2024 Annual International Conference
NARST 2024 Conference Theme: Science Education for the Rest of Us
by Jomo W. Mutegi
William Lutz, in his book Doublespeak, describes the various ways that governments and corporations present alternative truths and misrepresent reality. In one of his lectures on the book, Lutz used sugar labeling as an example of doublespeak. After the lecture an audience member explained that he had been diagnosed with diabetes some years prior. The audience member further explained that he and his wife were religious about reading food labels and avoiding food products with added sugar. He then grew solemn as he thanked Lutz and admitted that, “I just learned today that for years I’ve been eating ‘sugar-free’ products that actually contain sugar.”
This audience member is not alone.

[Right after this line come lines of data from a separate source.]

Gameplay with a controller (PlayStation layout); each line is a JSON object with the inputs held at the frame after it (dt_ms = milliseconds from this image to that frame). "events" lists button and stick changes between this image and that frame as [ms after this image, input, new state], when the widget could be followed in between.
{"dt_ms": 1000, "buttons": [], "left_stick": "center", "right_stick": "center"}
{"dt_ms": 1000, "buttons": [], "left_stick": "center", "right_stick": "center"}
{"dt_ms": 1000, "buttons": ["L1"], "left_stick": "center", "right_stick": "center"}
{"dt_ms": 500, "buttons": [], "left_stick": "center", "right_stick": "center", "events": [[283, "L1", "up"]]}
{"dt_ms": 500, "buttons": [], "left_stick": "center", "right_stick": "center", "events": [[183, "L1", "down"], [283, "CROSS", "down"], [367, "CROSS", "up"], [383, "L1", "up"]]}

A 2017 study in the journal Preventing Chronic Disease found that many consumers (anywhere from 25-50%) have difficulty understanding and making decisions based on nutrition labels. Neither is this audience member alone in his struggle against diabetes. In 2012, the CDC estimated that one in every 7 to 8 adults had Type II Diabetes. And this number is growing rapidly. Between 1990 and 2010, the number of people with diabetes tripled.
Diabetes is not the only threat. Lead tainted water, adulterated food, perfluoroalkyl substances, addictive devices, corporate and governmental disinformation, and adverse cultural agendas are among hundreds of threats that accompany STEM advances. Although children spend most of their waking hours in school, studies on public understanding of science consistently show that they are not becoming adults who are able to recognize, understand and successfully navigate these threats. While the threats that result from STEM advances are not caused by STEM educators (and those with a vested interest in STEM education), we may unknowingly be complicit in maintaining them.
One of our biggest challenges may be our longstanding effort to use K-12 science education as a space for producing more scientists. The goal of producing more scientists has been explicitly articulated in every major reform movement from Sputnik to Science for All Americans, to the National Science Education Standards, to the Next Generation Science Standards.
The effort to produce more scientists would not be a problem except that the percentage of scientists is very small. In its Science Report, Towards 2030, the United Nations Educational, Scientific, Cultural Organization (UNESCO) reports that there are 7.8 million full-time science researchers worldwide. While this number may seem large it represents only 0.1% of the world’s population. So we are essentially teaching a version of science to all children that amounts to career preparation for 0.1% of the world. At the same time, the rest of us (99.9%) are not gaining an understanding of science that would enable us to enrich our lives.
The conference theme, Science Education for the Rest of Us, is intended to foreground the purpose of science education, and to draw our collective attention to the many socio-scientific issues that are increasingly important in modern society but have yet to find a place in the standard K-12 curriculum. There is no better place to engage in this exciting work than with colleagues at the 2024 NARST Annual Conference.
We welcome your contributions and look forward to seeing you in Denver!